■ Source information ■
=-=-=-=-=
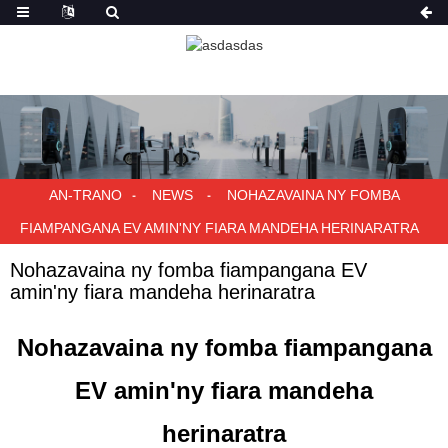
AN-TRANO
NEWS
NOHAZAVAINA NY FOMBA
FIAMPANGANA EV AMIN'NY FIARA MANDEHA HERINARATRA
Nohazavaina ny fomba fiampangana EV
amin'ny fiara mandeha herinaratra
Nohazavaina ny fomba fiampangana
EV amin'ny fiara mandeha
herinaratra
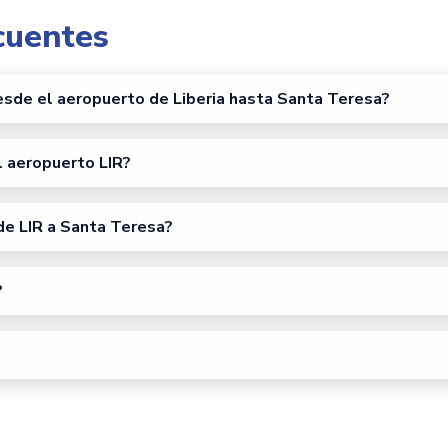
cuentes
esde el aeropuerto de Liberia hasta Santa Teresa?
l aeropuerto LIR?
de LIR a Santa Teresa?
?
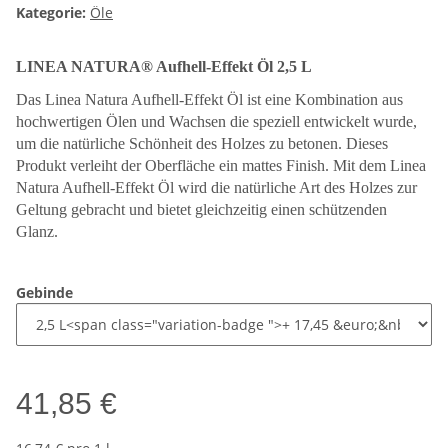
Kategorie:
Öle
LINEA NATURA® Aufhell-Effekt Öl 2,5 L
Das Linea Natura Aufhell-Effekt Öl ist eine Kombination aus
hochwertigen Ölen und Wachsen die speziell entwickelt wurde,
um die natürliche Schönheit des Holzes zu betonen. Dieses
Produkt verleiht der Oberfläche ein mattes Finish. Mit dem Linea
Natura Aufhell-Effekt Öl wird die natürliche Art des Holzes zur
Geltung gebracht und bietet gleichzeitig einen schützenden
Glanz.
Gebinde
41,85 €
=-=-=-=-=
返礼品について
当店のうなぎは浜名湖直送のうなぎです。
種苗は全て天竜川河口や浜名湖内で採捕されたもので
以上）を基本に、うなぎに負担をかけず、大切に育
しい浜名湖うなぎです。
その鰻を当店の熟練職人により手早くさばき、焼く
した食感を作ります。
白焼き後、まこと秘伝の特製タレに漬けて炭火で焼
=-=-=-=-=
Where does the word "aeropuerto" appear in the listing? List each line that holds it.

esde el aeropuerto de Liberia hasta Santa Teresa?
l aeropuerto LIR?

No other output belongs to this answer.